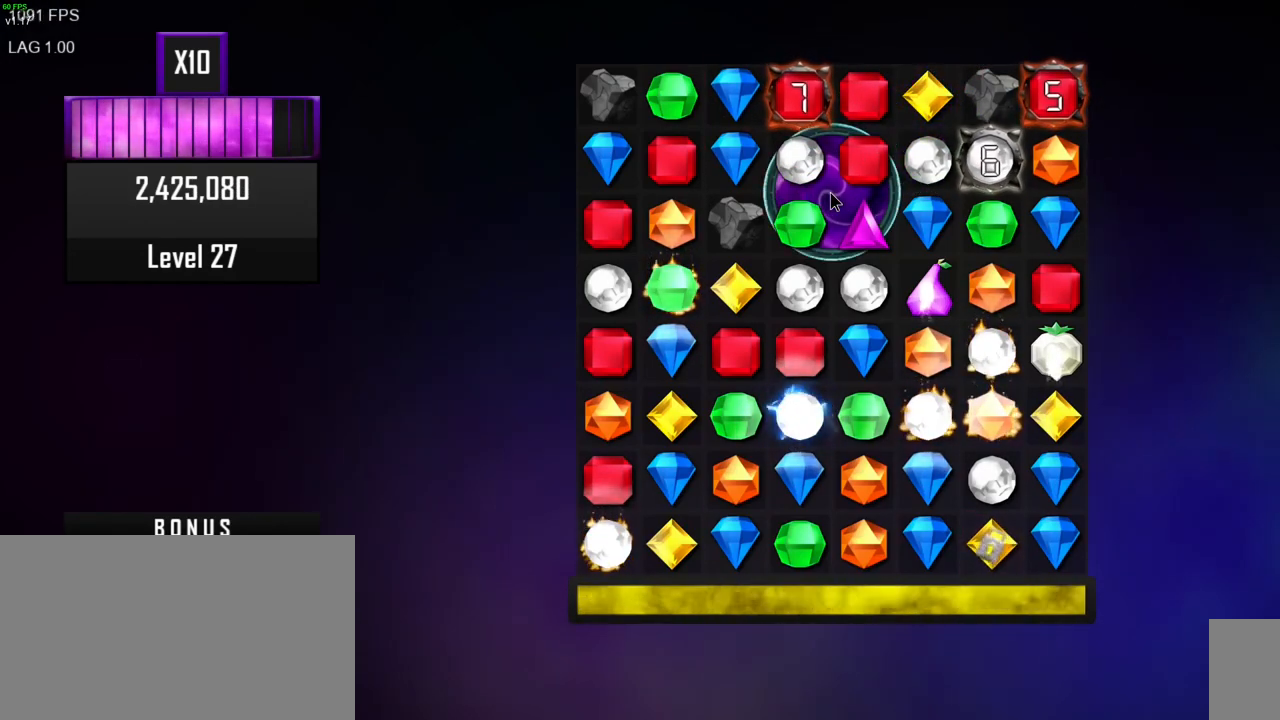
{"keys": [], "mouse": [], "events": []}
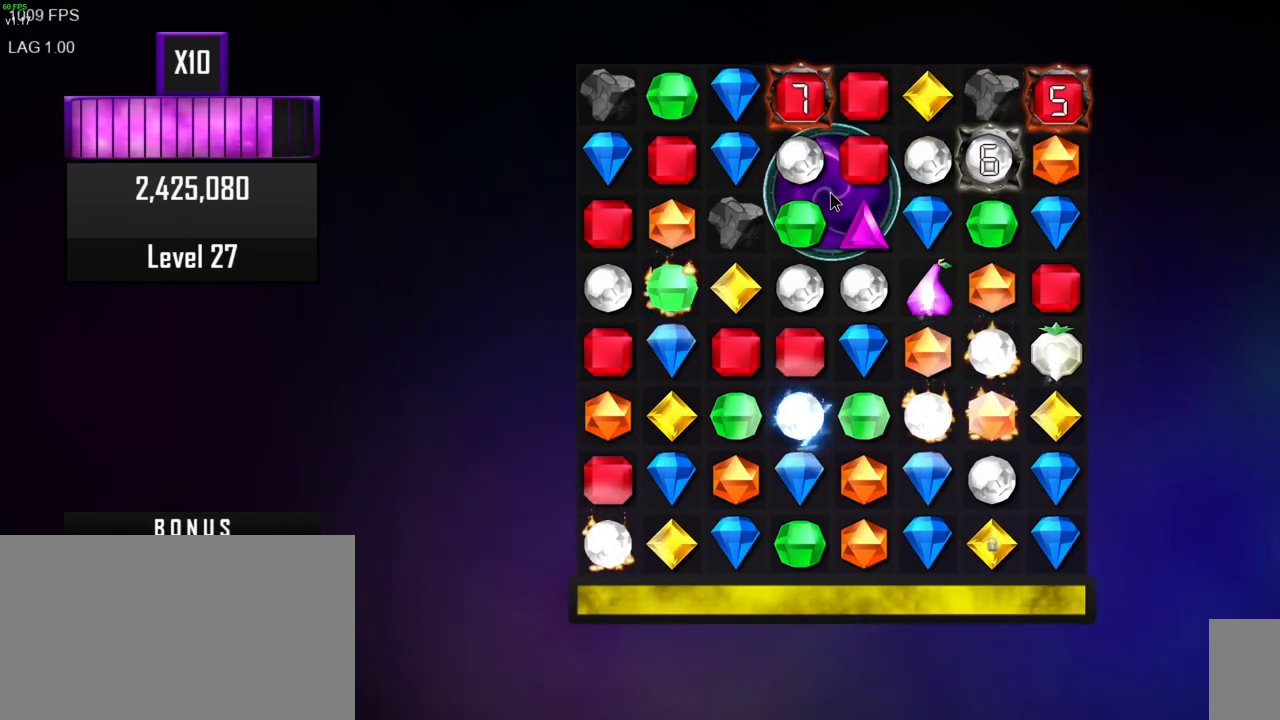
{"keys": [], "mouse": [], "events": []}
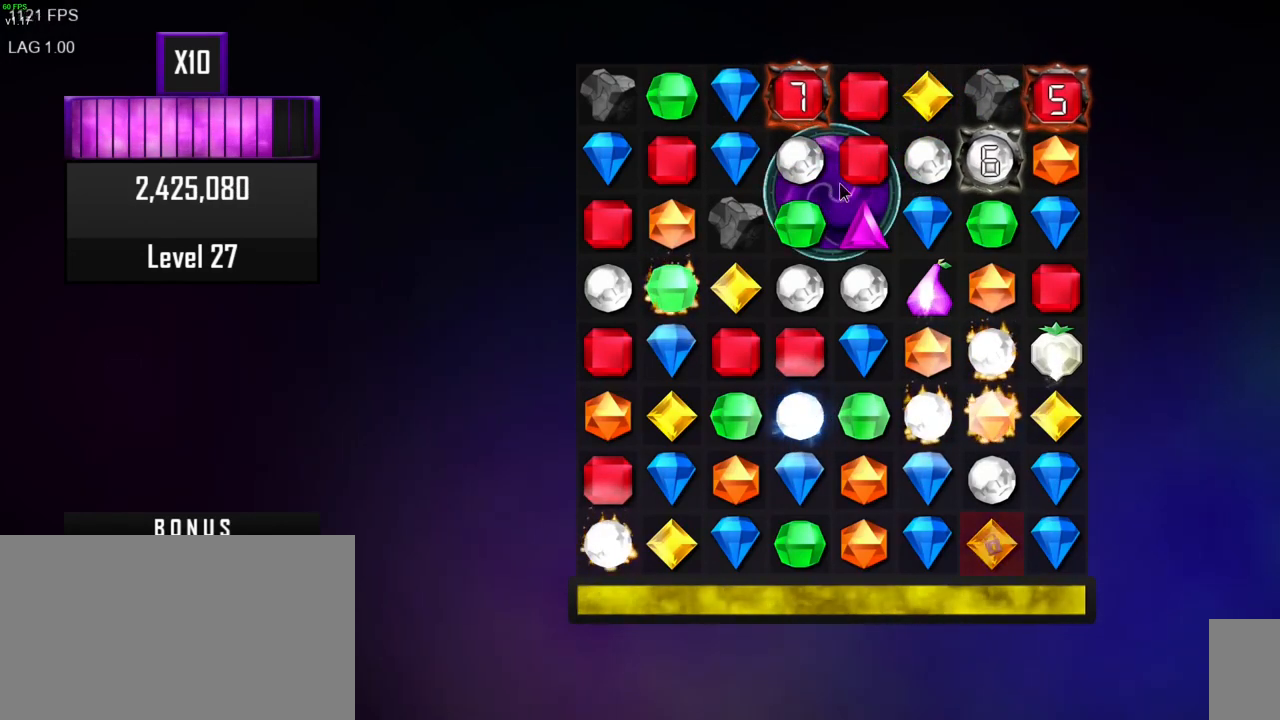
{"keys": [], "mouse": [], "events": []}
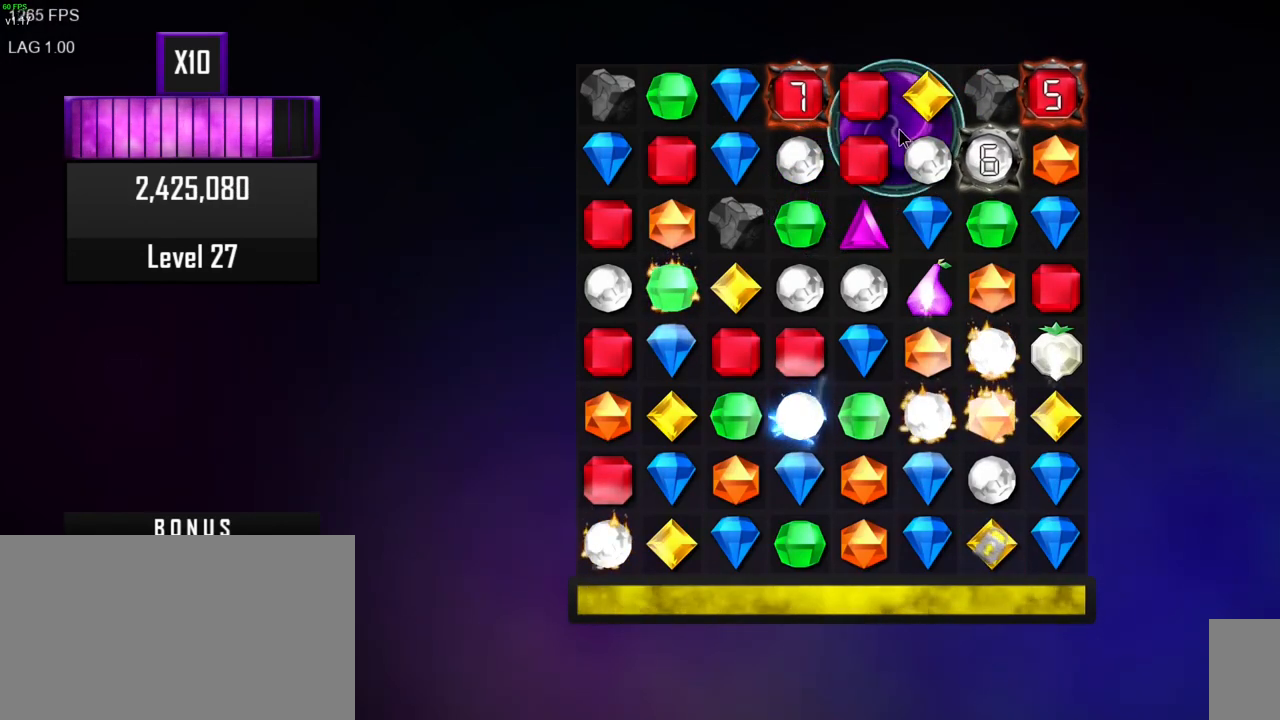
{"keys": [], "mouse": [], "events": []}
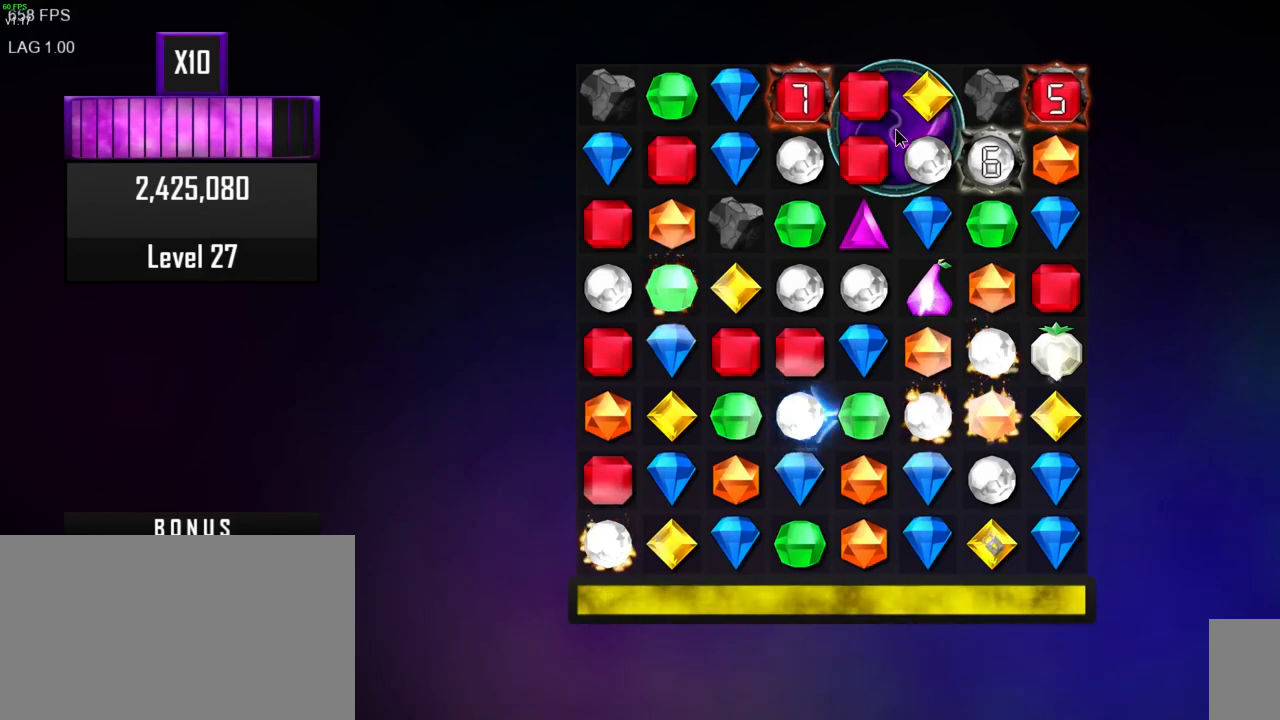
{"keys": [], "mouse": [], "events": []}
☆ ☆ ☆
TASK TO COMPLETE: Reprint the listing above verbatim but drop the images.

COMPLETED EXERCISE:
{"keys": [], "mouse": [], "events": []}
{"keys": [], "mouse": [], "events": []}
{"keys": [], "mouse": [], "events": []}
{"keys": [], "mouse": [], "events": []}
{"keys": [], "mouse": [], "events": []}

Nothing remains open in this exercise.